- REQUIREMENT -
The task requires restating, word for word, the lines of the entries below from the one containing "Anti-bacterial Powder Coa" through the final one, both included.

- SOURCE INFORMATION -
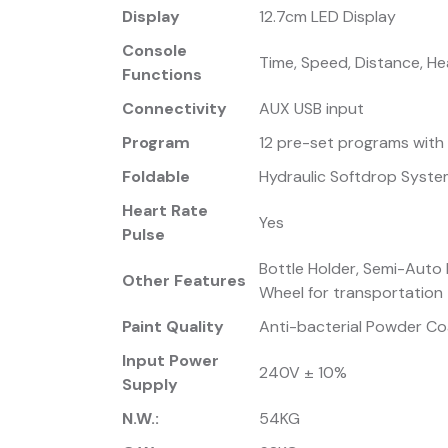
Display
12.7cm LED Display
Console
Time, Speed, Distance, Hea
Functions
Connectivity
AUX USB input
Program
12 pre-set programs with
Foldable
Hydraulic Softdrop Syst
Heart Rate
Yes
Pulse
Bottle Holder, Semi-Auto L
Other Features
Wheel for transportation
Paint Quality
Anti-bacterial Powder Coa
Input Power
240V ± 10%
Supply
N.W.:
54KG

- ANSWER FOR THIS EXERCISE -
Anti-bacterial Powder Coa
Input Power
240V ± 10%
Supply
N.W.:
54KG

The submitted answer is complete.